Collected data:
★ ★ ★ ★ ★ ★ ★

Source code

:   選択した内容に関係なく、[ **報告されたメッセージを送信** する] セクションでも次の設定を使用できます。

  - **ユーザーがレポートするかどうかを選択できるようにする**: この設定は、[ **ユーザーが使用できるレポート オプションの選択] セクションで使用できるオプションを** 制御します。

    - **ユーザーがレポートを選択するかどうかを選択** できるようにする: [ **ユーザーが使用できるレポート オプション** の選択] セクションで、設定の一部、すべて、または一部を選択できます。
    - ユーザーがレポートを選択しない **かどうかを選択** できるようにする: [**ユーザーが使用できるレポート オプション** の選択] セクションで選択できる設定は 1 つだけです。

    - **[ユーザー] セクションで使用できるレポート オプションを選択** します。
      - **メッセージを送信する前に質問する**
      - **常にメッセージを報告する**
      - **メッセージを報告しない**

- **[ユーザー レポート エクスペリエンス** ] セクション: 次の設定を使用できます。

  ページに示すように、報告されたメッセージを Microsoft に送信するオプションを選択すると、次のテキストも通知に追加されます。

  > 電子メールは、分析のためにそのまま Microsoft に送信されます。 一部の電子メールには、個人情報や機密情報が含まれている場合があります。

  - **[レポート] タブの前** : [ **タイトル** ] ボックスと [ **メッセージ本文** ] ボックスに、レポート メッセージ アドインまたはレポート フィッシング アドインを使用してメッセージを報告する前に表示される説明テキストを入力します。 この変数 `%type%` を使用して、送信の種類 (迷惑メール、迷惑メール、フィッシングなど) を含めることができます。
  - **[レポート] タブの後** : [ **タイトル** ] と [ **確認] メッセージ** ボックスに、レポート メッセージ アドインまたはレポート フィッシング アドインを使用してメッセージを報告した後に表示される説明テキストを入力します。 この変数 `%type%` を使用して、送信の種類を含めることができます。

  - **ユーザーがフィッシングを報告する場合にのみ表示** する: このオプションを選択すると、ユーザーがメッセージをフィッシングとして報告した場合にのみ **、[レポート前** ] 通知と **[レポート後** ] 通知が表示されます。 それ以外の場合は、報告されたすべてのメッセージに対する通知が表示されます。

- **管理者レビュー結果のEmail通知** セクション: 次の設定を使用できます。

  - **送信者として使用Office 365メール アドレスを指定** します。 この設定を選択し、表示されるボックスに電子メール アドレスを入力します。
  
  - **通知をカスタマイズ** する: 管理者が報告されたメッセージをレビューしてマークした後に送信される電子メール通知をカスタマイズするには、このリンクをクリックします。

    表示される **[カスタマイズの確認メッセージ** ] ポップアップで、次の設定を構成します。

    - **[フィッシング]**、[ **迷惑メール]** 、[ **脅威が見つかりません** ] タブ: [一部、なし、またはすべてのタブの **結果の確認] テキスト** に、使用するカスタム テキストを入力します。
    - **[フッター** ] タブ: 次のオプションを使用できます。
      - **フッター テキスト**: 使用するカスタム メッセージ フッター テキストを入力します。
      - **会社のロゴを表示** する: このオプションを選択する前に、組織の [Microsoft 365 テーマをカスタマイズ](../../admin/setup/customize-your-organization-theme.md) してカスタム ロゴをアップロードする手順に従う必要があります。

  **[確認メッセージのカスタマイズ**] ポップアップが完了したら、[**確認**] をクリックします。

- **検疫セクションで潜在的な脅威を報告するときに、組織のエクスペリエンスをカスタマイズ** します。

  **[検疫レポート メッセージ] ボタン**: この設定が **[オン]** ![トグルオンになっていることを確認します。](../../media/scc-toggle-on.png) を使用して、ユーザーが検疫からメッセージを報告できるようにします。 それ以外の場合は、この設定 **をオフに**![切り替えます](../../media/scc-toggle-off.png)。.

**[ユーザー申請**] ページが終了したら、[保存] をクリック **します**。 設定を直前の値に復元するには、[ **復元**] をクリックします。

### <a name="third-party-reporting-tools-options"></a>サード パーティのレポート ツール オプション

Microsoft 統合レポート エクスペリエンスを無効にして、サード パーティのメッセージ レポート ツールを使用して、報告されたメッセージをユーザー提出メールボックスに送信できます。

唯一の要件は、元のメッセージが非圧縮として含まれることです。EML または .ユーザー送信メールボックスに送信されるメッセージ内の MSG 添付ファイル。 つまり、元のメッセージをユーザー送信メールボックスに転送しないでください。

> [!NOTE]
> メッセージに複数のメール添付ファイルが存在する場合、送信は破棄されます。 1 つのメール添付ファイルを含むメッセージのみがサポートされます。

★ ★ ★ ★ ★ ★ ★

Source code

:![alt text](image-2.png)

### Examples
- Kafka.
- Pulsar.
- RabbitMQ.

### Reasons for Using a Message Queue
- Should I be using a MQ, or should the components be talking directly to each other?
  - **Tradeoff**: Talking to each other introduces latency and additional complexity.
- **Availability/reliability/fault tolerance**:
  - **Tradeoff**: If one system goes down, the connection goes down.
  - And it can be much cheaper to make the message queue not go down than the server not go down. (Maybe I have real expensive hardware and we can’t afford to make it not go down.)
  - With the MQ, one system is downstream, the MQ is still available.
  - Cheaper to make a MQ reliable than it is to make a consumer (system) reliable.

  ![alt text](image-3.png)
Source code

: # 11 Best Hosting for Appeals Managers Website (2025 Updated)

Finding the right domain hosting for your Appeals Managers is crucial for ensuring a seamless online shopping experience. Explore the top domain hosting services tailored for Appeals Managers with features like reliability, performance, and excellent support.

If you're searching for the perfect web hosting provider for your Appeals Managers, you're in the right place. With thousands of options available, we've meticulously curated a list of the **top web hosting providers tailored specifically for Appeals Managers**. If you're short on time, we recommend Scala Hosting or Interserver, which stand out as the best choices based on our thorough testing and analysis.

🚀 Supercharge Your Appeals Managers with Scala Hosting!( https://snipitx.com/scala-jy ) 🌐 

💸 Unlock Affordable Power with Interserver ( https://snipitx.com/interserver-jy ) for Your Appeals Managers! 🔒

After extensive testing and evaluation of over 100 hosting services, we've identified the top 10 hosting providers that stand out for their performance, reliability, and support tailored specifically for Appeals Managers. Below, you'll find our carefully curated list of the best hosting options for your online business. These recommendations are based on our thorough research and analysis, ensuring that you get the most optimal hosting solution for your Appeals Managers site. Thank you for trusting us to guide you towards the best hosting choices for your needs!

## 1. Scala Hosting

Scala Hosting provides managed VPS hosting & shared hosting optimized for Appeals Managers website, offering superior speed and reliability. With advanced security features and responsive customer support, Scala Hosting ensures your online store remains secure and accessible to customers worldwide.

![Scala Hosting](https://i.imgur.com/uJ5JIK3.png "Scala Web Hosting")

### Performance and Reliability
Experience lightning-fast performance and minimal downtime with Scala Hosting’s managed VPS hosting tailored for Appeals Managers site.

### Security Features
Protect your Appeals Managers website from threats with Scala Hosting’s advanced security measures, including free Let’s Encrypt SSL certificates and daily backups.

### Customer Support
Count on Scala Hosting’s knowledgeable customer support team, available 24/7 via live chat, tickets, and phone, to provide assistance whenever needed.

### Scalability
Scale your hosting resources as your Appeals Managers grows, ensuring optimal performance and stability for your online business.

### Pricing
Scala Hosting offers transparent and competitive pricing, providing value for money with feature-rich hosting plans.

★ ★ ★ ★ ★ ★ ★

- Task statement:
Could you return exactly the stretch of the data above that starts at the line with "https://snipitx.com/scala-jy ) 🌐" and ends at the line with "Protect your Appeals", both lines included?

- Answer to this task:
🚀 Supercharge Your Appeals Managers with Scala Hosting!( https://snipitx.com/scala-jy ) 🌐 

💸 Unlock Affordable Power with Interserver ( https://snipitx.com/interserver-jy ) for Your Appeals Managers! 🔒

After extensive testing and evaluation of over 100 hosting services, we've identified the top 10 hosting providers that stand out for their performance, reliability, and support tailored specifically for Appeals Managers. Below, you'll find our carefully curated list of the best hosting options for your online business. These recommendations are based on our thorough research and analysis, ensuring that you get the most optimal hosting solution for your Appeals Managers site. Thank you for trusting us to guide you towards the best hosting choices for your needs!

## 1. Scala Hosting

Scala Hosting provides managed VPS hosting & shared hosting optimized for Appeals Managers website, offering superior speed and reliability. With advanced security features and responsive customer support, Scala Hosting ensures your online store remains secure and accessible to customers worldwide.

![Scala Hosting](https://i.imgur.com/uJ5JIK3.png "Scala Web Hosting")

### Performance and Reliability
Experience lightning-fast performance and minimal downtime with Scala Hosting’s managed VPS hosting tailored for Appeals Managers site.

### Security Features
Protect your Appeals Managers website from threats with Scala Hosting’s advanced security measures, including free Let’s Encrypt SSL certificates and daily backups.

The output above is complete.